After completing his studies at the University of Ioannina and the Ludwig-Maximilian University of Munich (Dr.Phil.), Stavros Vlizos first worked as a contract archaeologist at the Ministry of Culture (1997-2001) and then as a researcher and scientific associate at the Benaki Museum (2002-2013). As an Associate Professor, he teaches a wide range of courses in Museology and Archaeology in the Department of Archives, Library Studies and Museology at Ionian University. He is director of the Amykles Research Project, associate of the Athens Archaeological Society, corresponding member of the German Archaeological Institute, and co-founder of the Athens “Roman Seminar.” His research interests and publications refer to issues of promotion and management of cultural heritage and archaeological goods, as well as topics highlighting the material culture of Ancient and Roman Greece and the importance of ancient sanctuaries diachronically.

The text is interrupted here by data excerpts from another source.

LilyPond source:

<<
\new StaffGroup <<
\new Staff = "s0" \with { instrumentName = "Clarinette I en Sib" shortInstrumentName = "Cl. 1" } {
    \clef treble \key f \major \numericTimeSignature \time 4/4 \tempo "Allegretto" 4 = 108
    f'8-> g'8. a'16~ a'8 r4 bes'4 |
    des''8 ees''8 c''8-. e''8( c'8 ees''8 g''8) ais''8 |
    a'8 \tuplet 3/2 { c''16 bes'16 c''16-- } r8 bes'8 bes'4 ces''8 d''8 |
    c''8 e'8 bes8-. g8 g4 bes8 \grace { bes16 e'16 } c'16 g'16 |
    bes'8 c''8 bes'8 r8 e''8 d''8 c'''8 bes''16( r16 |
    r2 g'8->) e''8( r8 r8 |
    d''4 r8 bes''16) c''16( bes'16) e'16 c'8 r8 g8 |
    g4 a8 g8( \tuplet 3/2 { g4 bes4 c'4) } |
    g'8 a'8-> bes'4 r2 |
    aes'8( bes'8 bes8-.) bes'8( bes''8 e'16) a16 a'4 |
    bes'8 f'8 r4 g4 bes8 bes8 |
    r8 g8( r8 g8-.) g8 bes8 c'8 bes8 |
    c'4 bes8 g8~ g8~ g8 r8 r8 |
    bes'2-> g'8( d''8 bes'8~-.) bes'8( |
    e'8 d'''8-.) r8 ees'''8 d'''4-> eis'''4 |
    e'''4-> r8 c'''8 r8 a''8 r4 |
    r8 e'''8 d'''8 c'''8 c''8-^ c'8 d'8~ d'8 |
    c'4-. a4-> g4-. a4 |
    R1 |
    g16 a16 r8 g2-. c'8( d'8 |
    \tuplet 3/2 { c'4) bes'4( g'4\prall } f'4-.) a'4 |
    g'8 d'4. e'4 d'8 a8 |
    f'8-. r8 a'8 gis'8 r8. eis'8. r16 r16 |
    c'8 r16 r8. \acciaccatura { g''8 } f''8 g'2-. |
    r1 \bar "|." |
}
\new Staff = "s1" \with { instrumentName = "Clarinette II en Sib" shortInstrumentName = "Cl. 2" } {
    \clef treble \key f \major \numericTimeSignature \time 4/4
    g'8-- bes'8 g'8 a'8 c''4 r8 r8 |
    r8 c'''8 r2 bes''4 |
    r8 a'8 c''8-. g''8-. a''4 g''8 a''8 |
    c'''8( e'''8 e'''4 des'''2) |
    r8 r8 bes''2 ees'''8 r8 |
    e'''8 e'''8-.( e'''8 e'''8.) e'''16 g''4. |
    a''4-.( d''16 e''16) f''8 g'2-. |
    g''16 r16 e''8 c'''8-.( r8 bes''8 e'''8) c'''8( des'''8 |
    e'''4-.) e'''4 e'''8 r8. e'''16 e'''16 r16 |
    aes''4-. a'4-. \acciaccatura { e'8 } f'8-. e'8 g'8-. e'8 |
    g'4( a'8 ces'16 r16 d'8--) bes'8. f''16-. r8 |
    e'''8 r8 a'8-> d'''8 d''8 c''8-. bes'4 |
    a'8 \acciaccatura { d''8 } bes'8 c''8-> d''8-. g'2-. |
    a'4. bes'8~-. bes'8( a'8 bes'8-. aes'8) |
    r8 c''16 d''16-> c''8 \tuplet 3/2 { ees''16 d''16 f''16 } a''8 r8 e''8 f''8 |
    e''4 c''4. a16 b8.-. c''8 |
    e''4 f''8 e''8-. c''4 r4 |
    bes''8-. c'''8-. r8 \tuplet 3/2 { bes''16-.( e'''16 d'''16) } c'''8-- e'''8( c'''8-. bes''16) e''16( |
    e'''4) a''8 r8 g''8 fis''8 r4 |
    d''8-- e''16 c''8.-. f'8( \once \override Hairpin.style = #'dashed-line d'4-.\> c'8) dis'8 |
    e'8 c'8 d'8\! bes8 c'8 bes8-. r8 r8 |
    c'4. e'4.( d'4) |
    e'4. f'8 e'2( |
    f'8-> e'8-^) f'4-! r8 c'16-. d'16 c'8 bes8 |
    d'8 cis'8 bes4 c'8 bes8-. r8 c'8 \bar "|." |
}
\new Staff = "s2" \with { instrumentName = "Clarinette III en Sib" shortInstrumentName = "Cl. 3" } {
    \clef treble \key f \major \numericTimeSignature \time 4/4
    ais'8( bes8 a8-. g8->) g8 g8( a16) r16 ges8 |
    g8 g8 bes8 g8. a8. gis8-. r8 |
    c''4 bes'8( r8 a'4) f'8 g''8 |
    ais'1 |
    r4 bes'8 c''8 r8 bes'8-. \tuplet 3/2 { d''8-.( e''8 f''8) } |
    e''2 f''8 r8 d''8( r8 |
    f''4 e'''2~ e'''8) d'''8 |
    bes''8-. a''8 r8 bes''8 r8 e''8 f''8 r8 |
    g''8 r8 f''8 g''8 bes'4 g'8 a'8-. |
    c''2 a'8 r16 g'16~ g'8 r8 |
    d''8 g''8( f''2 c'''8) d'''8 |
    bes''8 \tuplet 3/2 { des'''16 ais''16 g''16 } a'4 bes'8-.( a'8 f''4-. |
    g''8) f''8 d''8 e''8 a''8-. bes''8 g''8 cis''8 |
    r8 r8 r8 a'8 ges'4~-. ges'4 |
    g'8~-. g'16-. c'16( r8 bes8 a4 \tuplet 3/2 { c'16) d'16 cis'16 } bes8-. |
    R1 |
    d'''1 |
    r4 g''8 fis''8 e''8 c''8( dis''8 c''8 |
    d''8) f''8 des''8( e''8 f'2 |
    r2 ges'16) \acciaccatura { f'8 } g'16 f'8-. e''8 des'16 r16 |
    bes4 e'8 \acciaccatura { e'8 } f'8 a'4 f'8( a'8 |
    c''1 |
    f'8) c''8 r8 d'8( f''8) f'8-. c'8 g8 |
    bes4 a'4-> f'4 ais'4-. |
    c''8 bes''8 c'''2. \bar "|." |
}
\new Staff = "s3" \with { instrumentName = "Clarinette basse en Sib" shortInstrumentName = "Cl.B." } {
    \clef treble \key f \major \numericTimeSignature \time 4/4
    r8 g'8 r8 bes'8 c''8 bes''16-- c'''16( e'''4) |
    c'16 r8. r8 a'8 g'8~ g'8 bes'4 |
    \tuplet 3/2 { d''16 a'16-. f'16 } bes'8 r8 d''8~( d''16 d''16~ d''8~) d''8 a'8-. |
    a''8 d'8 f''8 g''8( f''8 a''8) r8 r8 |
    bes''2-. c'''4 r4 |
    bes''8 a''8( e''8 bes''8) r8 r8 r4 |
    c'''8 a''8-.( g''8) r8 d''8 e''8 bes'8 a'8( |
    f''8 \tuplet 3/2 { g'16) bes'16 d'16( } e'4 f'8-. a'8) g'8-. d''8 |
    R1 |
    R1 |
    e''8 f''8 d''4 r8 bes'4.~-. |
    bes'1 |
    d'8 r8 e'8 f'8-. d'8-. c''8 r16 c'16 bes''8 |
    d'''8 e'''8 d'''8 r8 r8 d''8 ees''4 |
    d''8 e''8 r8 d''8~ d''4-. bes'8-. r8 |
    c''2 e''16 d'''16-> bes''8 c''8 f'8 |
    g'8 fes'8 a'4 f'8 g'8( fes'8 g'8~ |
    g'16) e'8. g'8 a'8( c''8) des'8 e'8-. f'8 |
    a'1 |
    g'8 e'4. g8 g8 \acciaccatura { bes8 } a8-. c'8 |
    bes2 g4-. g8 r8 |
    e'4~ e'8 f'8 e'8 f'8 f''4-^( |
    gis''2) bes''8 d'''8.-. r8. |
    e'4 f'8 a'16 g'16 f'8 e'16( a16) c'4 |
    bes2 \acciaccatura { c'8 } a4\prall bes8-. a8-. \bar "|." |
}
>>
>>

Vicky Vlachou studied History, Archaeology and History of Art at the University of Athens. She is currently a scientific member (Belgian) at the École française d’Athènes (EfA, membre). She is a scholar of the Early Iron Age Aegean (ca. 1000-600 BC). Her doctoral thesis (2010) was awarded the G.P. Oikonomos prize of the Class of Letters and Fine Arts of the Academy of Athens. She is a member of fieldwork and publication projects at Xobourgo on Tenos (Cyclades), Amykles (Sparta), Itanos, and Anavlochos (Eastern Crete). She is the editor of the collective volume Pots, Workshops and Early Iron Age Society: Function and Role of Ceramics in Early Greece (Études d’archéologie 8, Brussels 2015).